**Requirement:** Repeat the entries that follow verbatim, without any of their pictures.

(Saved data entries)
——
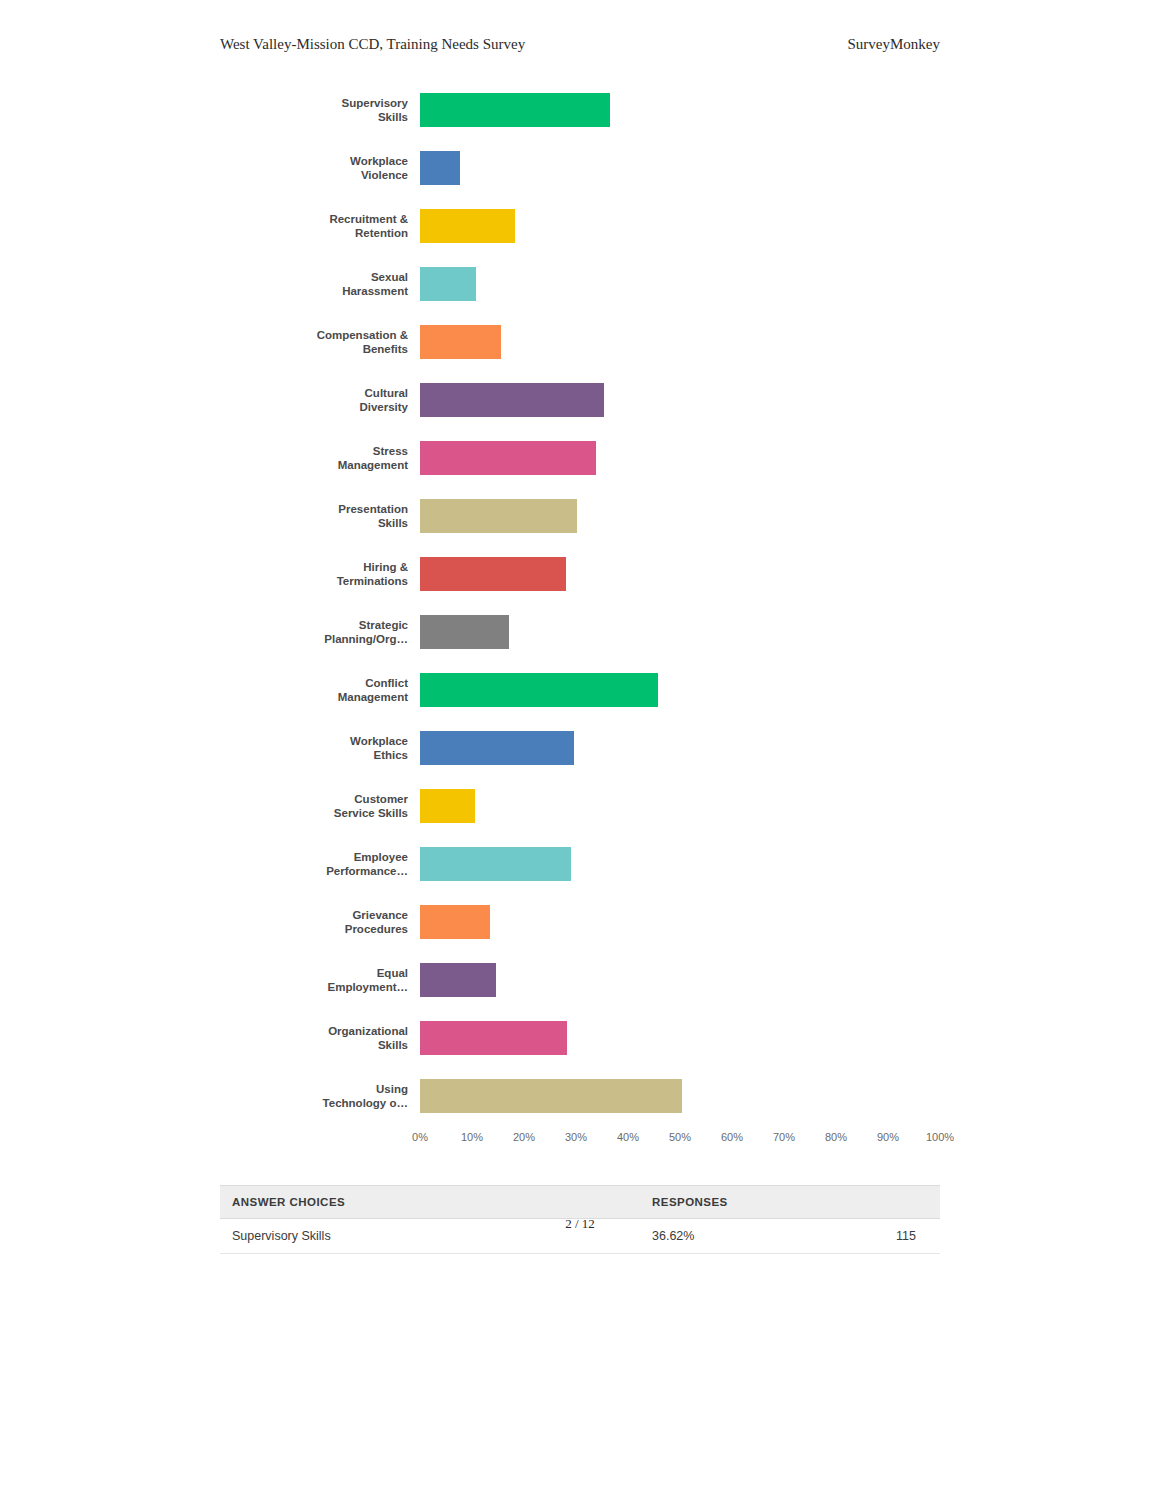West Valley-Mission CCD, Training Needs Survey
SurveyMonkey
Supervisory
Skills
Workplace
Violence
Recruitment &
Retention
Sexual
Harassment
Compensation &
Benefits
Cultural
Diversity
Stress
Management
Presentation
Skills
Hiring &
Terminations
Strategic
Planning/Org…
Conflict
Management
Workplace
Ethics
Customer
Service Skills
Employee
Performance…
Grievance
Procedures
Equal
Employment…
Organizational
Skills
Using
Technology o…
0% 10% 20% 30% 40% 50% 60% 70% 80% 90% 100%
| Answer Choices | Responses |
| --- | --- |
| Supervisory Skills | 36.62% | 115 |
2 / 12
——
**Exercise output:**
West Valley-Mission CCD, Training Needs Survey
SurveyMonkey
Supervisory
Skills
Workplace
Violence
Recruitment &
Retention
Sexual
Harassment
Compensation &
Benefits
Cultural
Diversity
Stress
Management
Presentation
Skills
Hiring &
Terminations
Strategic
Planning/Org…
Conflict
Management
Workplace
Ethics
Customer
Service Skills
Employee
Performance…
Grievance
Procedures
Equal
Employment…
Organizational
Skills
Using
Technology o…
0% 10% 20% 30% 40% 50% 60% 70% 80% 90% 100%
| Answer Choices | Responses |
| --- | --- |
| Supervisory Skills | 36.62% | 115 |
2 / 12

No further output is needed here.